Au moins, nous avons une liste des Amis du Vieux Seloncourt qui se sont mis à l'ouvrage, même s'il manque les femmes. Il y a même une liste beaucoup plus exhaustive, celle de toutes les personnes qui ont acheté une tuile destinée à refaire le clocher. Et cet élan de bénévoles pour préserver notre patrimoine commun, je trouve qu'il fait écho à l'élan des obscurs fidèles qui avaient édifié l'église sur la petite butte, il y a bien des siècles, au milieu des tueries, des famines et des invasions. Ce ne sont plus la foi catholique ou la foi protestante qui ont animé les bras des Amis, c'est le sentiment d'appartenir à une communauté qui dépasse les querelles et les rivalités. Ce clocher à bulbe, c'est cela qu'il symbolise : le vivre ensemble dans un lieu qu'on aime.

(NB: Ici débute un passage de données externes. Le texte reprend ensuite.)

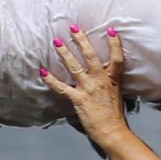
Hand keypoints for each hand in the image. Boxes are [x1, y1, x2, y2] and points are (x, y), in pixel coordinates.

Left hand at [40, 25, 127, 142]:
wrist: (112, 131)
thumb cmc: (115, 116)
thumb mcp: (117, 94)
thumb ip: (110, 83)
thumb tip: (104, 76)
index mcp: (112, 79)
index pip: (116, 58)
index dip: (115, 44)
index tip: (111, 30)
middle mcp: (100, 80)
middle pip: (91, 56)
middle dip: (81, 40)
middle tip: (73, 28)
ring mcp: (88, 89)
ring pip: (74, 67)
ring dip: (64, 53)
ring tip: (57, 42)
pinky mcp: (78, 99)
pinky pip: (62, 87)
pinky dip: (51, 80)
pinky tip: (43, 72)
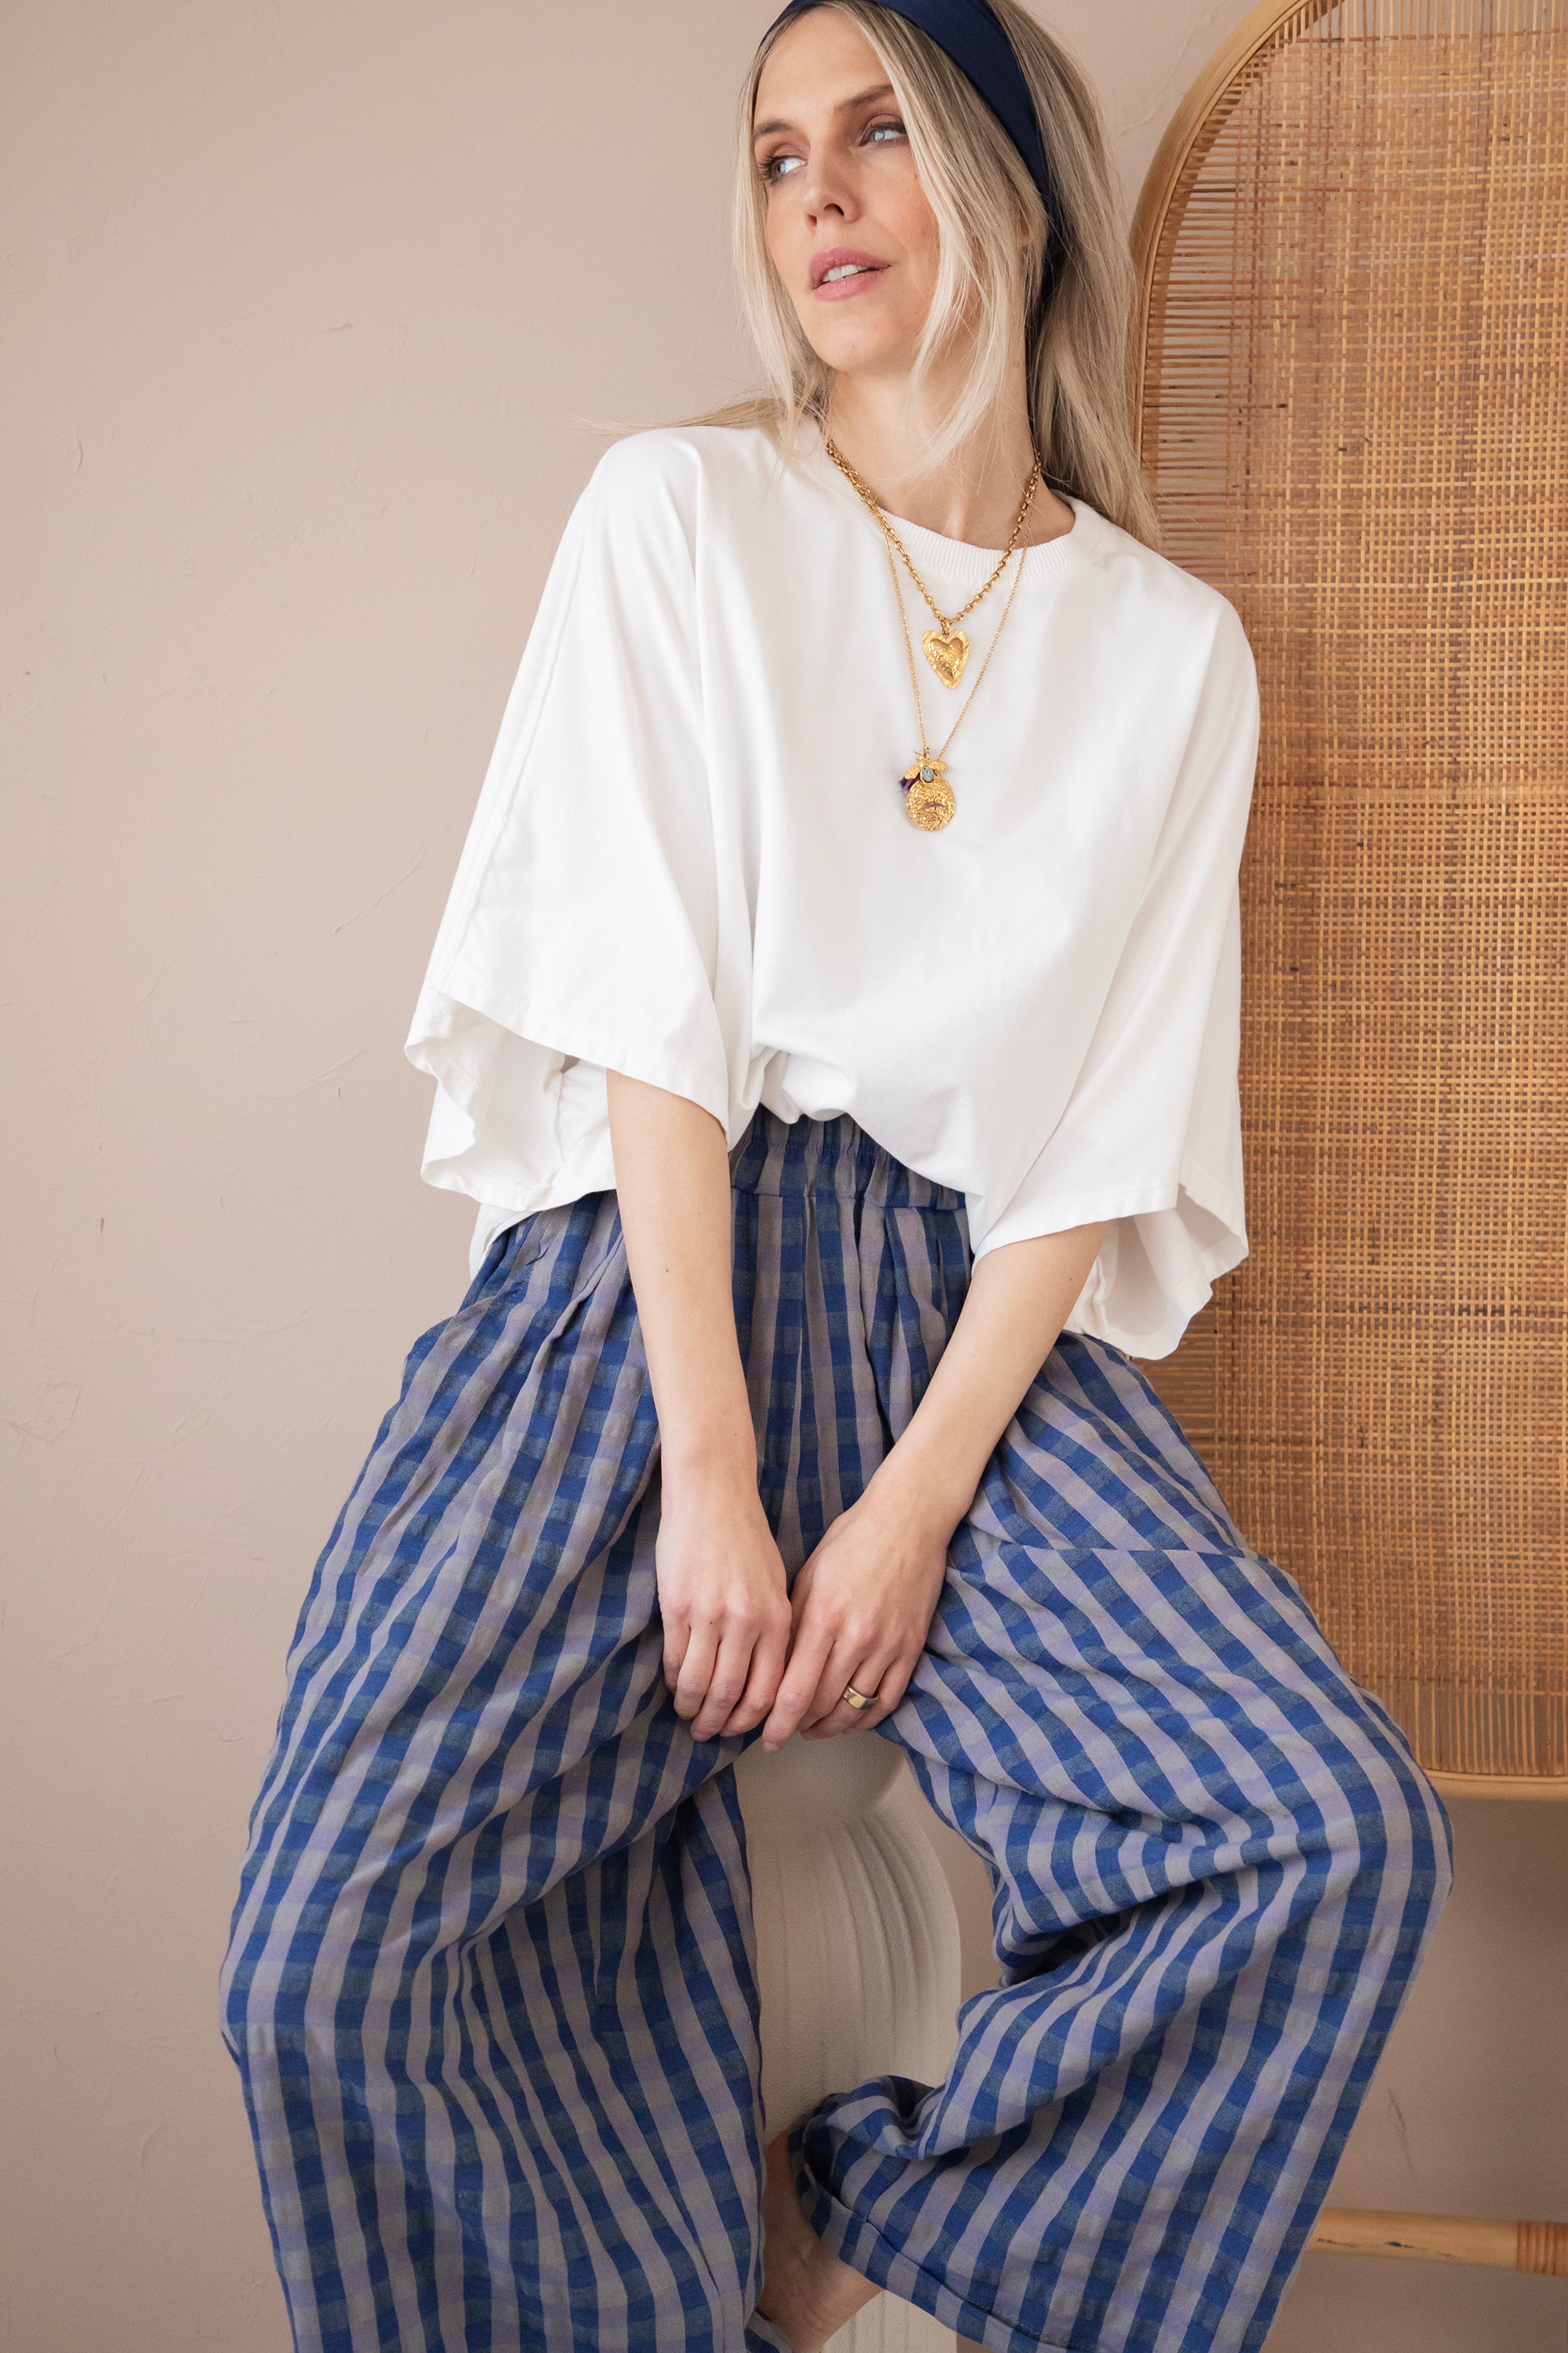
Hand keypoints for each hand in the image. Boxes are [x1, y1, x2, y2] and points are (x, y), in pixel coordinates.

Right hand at [656, 1470, 792, 1741]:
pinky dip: (673, 1681)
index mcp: (777, 1619)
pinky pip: (674, 1659)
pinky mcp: (676, 1605)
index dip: (751, 1721)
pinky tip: (673, 1686)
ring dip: (691, 1709)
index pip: (768, 1692)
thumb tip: (766, 1680)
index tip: (740, 1731)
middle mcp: (746, 1622)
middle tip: (707, 1734)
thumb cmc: (746, 1538)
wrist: (713, 1494)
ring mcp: (709, 1615)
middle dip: (717, 1724)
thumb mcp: (777, 1583)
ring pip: (698, 1684)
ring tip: (687, 1716)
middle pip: (730, 1695)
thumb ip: (775, 1629)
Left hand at [758, 1476, 953, 1749]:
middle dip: (798, 1728)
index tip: (765, 1737)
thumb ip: (792, 1623)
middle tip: (783, 1734)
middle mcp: (855, 1637)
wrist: (908, 1519)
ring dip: (831, 1727)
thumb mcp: (808, 1575)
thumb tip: (772, 1668)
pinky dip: (867, 1717)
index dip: (777, 1723)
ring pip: (855, 1709)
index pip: (794, 1691)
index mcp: (822, 1617)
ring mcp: (887, 1645)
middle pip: (823, 1706)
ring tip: (813, 1730)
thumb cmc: (852, 1539)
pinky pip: (888, 1700)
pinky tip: (851, 1719)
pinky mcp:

Pour mon compte personnel, je préfère dire "clocher à bulbe" plutôt que "dôme à l'impériale". Tout d'abord parce que je n'aime pas trop les empereurs, mais aussi parce que les bulbes de tulipes sont originaires d'Orient, comme les bulbes de l'église Sainte Sophie à Constantinople, comme les bulbes des églises du Kremlin. C'est par là que le soleil se lève et c'est vers cette direction que sont tournées, orientées, les églises antiques comme la nôtre. C'est à cause de ce clocher que j'ai entendu parler pour la première fois des Amis du Vieux Seloncourt, un soir de calendriers, chez Claude Guey. Il tenait à me faire partager son enthousiasme, me décrivant les efforts gratuits déployés par les participants à la restauration de la vieille église. C'est lui-même qui insista sur le fait que catholiques et protestants étaient réunis, cette fois, tendus vers un même but. Ce simple fait dépassait les siècles de mésentente ou pire, de guerres de religion qui avaient opposés les deux cultes.

Il n'est même pas nécessaire d'appartenir à une religion, d'ailleurs, pour ses sentir chez soi dans la vieille église. On ne demande pas aux artistes qui exposent leurs œuvres ou qui font de la musique s'ils ont été baptisés. Cette petite église est devenue ce qu'elle était depuis toujours, une maison commune où les gens du pays se tiennent chaud ensemble.



Voilà, chers amis. J'aurais bien voulu raconter une histoire, avec un début et une fin, mais le début de la vieille église se perd dans la nuit des temps, aux époques lointaines où l'on imagine, sur la butte, un sanctuaire vénéré par nos ancêtres celtes ou même plus anciens encore. Pas de fin non plus, car la vieille église a retrouvé, par les efforts des Amis, une nouvelle jeunesse qui risque de durer encore très longtemps.

J'aurais bien voulu créer un personnage dont on suit les aventures, ou les mésaventures, et auquel on s'intéresse, mais les héros de cette histoire se comptent par centaines et très peu ont laissé leur nom, encore moins leur visage. Le seul héros est un vaisseau de pierres, de bois et de tuiles, dont on oublie peu à peu la belle voix grave. Et vous tous et toutes, qui l'avez sauvé de la ruine et doté d'une nouvelle vie.

Et maintenant, revenons à notre clocher, à notre vieille église, ce matin de juin où le petit peuple de Seloncourt se réveille. Les plus jeunes qui, les yeux encore lourds de sommeil, mettent en route leur voiture pour aller travailler ou, un peu plus tard, celles qui installent leurs enfants à l'arrière sur leurs sièges auto pour les emmener à l'école ou à la crêche, ces jeunes dans la force de l'âge peuvent-ils se douter de ce que toute la ville doit au vénérable bâtiment ? Si certains d'entre eux levaient un instant les yeux vers le clocher à bulbe éclairé par le soleil levant et songeaient, avant de démarrer, à tous ceux et celles qui les ont précédés et qui ont laissé cette trace émouvante, ce serait comme une main tendue à toute la communauté des Seloncourtois depuis tous les siècles qu'elle existe. Et j'espère qu'il en sera ainsi pendant très longtemps.